A judge in the US state of Delaware has annulled a $55.8bn (£44bn) pay deal awarded to Elon Musk in 2018 by the electric car company Tesla.
The lawsuit was filed by a shareholder who argued that it was an overpayment.
Judge Kathaleen McCormick ruled that the Tesla board’s approval of the pay package was “deeply flawed.”
In a post on X, which is owned by Mr Musk and formerly known as Twitter, he wrote: “Never incorporate your company in the state of Delaware”.
The pay deal was the biggest ever in corporate history, helping to make Mr Musk one the richest people in the world.
During the week-long trial, Tesla directors argued the deal was made to ensure that one of the world’s most dynamic entrepreneurs continued to dedicate his attention to the company.
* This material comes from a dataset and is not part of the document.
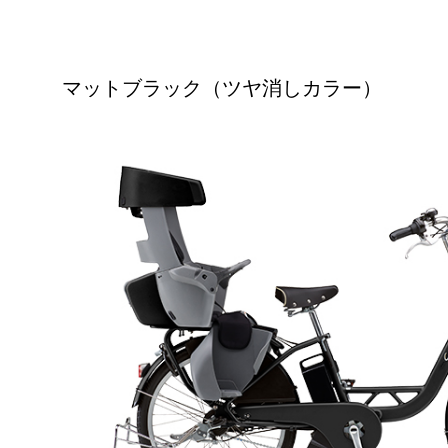
マットブラック（ツヤ消しカラー）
But the judge ruled that Tesla and Mr Musk’s attorneys “were unable to prove that the stockholder vote was fully informed”, and that he had “extensive ties with the persons tasked with negotiating on Tesla’s behalf”.
“Given the judge found Mr Musk to be in control of the board, it’s hard to justify a transaction like this,” Brian Quinn, a professor at Boston College Law School, told the BBC.
In a 201-page ruling, Judge McCormick called the compensation “an unfathomable sum” that was not fair to shareholders.
The judge also said the compensation package had been negotiated by Tesla’s directors who had been “swept up by the rhetoric” surrounding Mr Musk’s “superstar appeal”.
Greg Varallo, an attorney for the Tesla shareholder Richard Tornetta who brought the lawsuit in 2018, said it was a “Good day for the good guys,” in an email reported by the Reuters news agency.
“While folks are upset about the size of the pay, that should not be the key concern,” Ray Wang, founder and chief executive of Silicon Valley-based consultancy Constellation Research told the BBC.
“If the compensation committee would have been properly informed, shareholders would not have a case,” he added.
The ruling can be appealed to the Delaware Supreme Court.
Shares in Tesla were down by around 3% in extended New York trade. They have lost more than 20% of their value so far this year.
Mr Musk also posted on X: “I recommend incorporating in Nevada or Texas if you prefer shareholders to decide matters”. He then posted a poll asking his followers whether or not Tesla should “change its state of incorporation to Texas, home of its physical headquarters”.
“That is a question for Tesla shareholders, not his Twitter followers,” said Professor Quinn.
“He treats Tesla like his own but even if he calls himself the ‘Technoking of Tesla’, he is not the majority owner,” he added.
As well as being the chief executive and a major shareholder of Tesla, Mr Musk also owns several other companies including the social media platform X, the rocket company SpaceX, and the brain chip firm Neuralink.
After selling a large chunk of his stake in Tesla to buy X, Mr Musk currently owns about 13% of the social media platform but has recently said he wants a bigger stake in the electric car maker.
Mr Musk said he is concerned about Tesla’s investments in artificial intelligence (AI) technology.
“I am uncomfortable growing Tesla to be a leader in AI and robotics without having 25% voting control,” he said in a social media post.
He said the current shareholder structure makes Tesla vulnerable to a “takeover by dubious interests” and he wants more control over its direction.
“Unless that is the case, I would prefer to build products outside of Tesla,” Mr Musk added.